• Selected text
ServiceNow’s stock falls despite solid Q1 performance

image of Bill McDermott / CEO of ServiceNow

ServiceNow has announced strong financial results for the first quarter of 2021, with the company reporting subscription revenues of $1.29m, representing 30 percent year-on-year growth. Current remaining performance obligations also grew by 33 percent year-on-year, standing at $4.4bn.

Despite its first quarter results exceeding expectations, ServiceNow’s stock fell after the company revealed it had added fewer big contracts in Q1 than in previous quarters, adding just 53 new customers with an annual contract value of more than $1m in Q1 compared with 89 contracts in the previous quarter.

The company now has 1,146 total customers with more than $1m in annual contract value, representing 23 percent year-on-year growth in customers overall.

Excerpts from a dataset
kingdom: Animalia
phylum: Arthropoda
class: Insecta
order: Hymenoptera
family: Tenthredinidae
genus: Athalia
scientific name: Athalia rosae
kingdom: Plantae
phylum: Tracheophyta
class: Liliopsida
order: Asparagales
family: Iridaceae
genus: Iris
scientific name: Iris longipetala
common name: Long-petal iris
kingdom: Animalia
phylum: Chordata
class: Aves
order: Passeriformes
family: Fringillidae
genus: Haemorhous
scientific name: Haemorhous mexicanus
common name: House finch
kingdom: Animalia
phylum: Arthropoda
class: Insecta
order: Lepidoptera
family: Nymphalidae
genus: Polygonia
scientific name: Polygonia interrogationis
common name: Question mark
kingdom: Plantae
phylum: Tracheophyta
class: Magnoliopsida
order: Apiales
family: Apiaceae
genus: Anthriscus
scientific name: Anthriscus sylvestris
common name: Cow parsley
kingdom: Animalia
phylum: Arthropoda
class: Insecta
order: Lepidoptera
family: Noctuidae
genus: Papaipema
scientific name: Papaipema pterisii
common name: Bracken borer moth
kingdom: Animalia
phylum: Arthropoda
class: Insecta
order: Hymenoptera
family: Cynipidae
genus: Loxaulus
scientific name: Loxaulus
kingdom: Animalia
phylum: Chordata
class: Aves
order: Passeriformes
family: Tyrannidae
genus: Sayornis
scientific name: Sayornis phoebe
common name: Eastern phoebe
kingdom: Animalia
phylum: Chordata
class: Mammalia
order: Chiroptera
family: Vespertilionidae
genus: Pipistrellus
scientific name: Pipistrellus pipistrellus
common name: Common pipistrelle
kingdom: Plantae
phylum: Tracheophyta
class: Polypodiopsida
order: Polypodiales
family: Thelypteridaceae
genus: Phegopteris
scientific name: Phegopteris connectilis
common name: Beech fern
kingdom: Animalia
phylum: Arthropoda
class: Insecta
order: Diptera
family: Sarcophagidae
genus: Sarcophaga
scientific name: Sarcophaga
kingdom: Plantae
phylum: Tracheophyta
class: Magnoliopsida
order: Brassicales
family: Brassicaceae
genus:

• What to work on
[A] According to the ServiceNow article, how many new customers with an annual contract value of more than $1m did the company add in Q1?
[B] Repeat word for word the part of the ServiceNow article starting at "image of Bill" and ending at "standing at $4.4bn.".
These entries were taken from a different source than the article.

• Answers to the problems
[A] 53

[B]
image of Bill McDermott / CEO of ServiceNow

ServiceNow has announced strong financial results for the first quarter of 2021, with the company reporting subscription revenues of $1.29m, representing 30 percent year-on-year growth. Current remaining performance obligations also grew by 33 percent year-on-year, standing at $4.4bn.